Allison Malec is a Marketing Manager at Clarkson Potter, a division of Random House, and is an editor at The Recipe Club. She lives in New York City, and loves to cook, bake and eat. She loves anything sweet, especially Momofuku Milk Bar’s Compost Cookies, Ben and Jerry’s Oatmeal Cookie Crunch Ice Cream, and Vanilla Mr. Softee cones with rainbow sprinkles.
I live for apple desserts. If I had to choose only one dessert to eat for the rest of my life, I think it would be my mom’s apple crisp. However, I will say that a great apple cake or apple pie comes close.
Enter: Gooey Apple Butter Cake. This confection is a mix between an apple cake and an apple pie. A layer of cake is set beneath a bed of apple batter, and it bakes into a gooey, sweet, delicious treat.
*I must note that I had to bake my cake about 20 minutes longer than the recipe notes, since my cake was a little too gooey. But the result was perfect.
Recipe for Gooey Apple Butter Cake
Excerpted from The Casserole Queens Cookbook
Makes 6 to 8 servings
3 Granny Smith apples
1 tablespoon fresh lemon juice
1 (18.2-ounce) box yellow cake mix
1 cup (2 sticks) unsalted butter, melted
3 large eggs
1 (8-ounce) package cream cheese, softened
11/2 teaspoons vanilla extract
11/2 teaspoons ground cinnamon
3 cups confectioners’ sugar
1. Preheat the oven to 350°F.
2. Peel and slice the apples, then toss them in a bowl with the lemon juice to keep them from turning brown. Set aside.

3. In the bowl of a standing mixer fitted with the whisk attachment, add the cake mix, 1/2 cup of the melted butter, and one of the eggs. Mix for 2 minutes at medium-low speed. The batter should easily come together into a ball. Transfer the batter to a 9 x 13-inch baking dish and smooth the top with a spatula.

4. In the same bowl used for the batter, beat the cream cheese at medium-low speed for 30 seconds, until fluffy. Add the remaining 1/2 cup butter, the remaining 2 eggs, vanilla, and cinnamon. Beat on medium speed for 1 minute. Add the sugar and beat for 1 more minute.
5. Fold the apple slices into the cream cheese mixture, and spread the mixture over the cake mix in the baking dish.

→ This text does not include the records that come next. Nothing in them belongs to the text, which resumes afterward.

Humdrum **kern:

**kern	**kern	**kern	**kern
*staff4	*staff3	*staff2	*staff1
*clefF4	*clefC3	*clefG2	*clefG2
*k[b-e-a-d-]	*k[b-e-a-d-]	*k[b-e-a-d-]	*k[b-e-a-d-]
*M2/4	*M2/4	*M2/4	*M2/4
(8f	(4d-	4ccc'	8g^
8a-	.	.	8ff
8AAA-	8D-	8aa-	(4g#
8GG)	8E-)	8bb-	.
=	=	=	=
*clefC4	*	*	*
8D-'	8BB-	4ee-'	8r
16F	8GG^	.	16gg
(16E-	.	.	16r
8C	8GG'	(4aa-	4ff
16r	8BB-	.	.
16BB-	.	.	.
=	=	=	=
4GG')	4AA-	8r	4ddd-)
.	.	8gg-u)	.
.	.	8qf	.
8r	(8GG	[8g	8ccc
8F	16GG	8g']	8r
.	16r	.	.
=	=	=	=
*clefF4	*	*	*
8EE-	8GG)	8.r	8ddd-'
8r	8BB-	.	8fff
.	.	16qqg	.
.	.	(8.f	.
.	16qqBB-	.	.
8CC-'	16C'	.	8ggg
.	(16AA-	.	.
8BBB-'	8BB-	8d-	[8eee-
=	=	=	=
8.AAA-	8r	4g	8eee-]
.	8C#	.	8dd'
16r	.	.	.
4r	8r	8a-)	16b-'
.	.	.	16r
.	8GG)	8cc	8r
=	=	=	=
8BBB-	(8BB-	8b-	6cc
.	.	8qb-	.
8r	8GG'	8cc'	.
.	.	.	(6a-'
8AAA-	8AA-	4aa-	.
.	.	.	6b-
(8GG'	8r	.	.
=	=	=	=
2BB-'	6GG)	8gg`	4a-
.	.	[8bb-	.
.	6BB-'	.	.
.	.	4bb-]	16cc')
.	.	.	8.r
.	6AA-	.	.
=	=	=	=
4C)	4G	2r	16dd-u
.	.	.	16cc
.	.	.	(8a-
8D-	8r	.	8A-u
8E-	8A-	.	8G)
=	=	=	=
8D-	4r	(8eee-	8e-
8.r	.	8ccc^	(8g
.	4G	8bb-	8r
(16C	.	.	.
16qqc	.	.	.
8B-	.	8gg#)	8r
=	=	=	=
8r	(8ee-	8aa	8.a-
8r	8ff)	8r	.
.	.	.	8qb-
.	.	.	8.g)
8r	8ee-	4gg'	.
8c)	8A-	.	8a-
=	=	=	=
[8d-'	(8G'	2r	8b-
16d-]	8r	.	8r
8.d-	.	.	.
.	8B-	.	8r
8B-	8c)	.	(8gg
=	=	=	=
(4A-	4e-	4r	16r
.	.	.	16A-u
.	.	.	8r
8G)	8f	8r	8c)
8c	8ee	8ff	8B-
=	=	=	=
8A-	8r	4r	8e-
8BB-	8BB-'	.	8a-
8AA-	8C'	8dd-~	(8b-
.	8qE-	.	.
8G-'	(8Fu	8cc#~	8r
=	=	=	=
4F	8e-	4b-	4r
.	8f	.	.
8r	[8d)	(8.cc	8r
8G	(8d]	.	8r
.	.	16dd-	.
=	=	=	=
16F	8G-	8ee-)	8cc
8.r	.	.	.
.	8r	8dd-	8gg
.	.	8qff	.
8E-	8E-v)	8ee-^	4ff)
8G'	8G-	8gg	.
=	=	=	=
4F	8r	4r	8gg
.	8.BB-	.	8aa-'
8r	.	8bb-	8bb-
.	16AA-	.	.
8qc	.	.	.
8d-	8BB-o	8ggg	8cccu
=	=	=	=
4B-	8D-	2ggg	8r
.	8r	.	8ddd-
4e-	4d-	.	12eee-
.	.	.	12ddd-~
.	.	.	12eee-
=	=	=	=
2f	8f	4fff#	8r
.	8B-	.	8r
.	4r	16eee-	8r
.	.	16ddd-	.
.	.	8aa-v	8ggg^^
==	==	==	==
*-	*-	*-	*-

6. Bake for 45 minutes or until the cake jiggles slightly when gently shaken and is somewhat solidified in the center. (The cream cheese mixture will not solidify completely.) Remove the cake from the oven and allow it to cool in the pan for 30 minutes.
7. Stored in the refrigerator, the cake will keep for three to four days, but it will never last that long!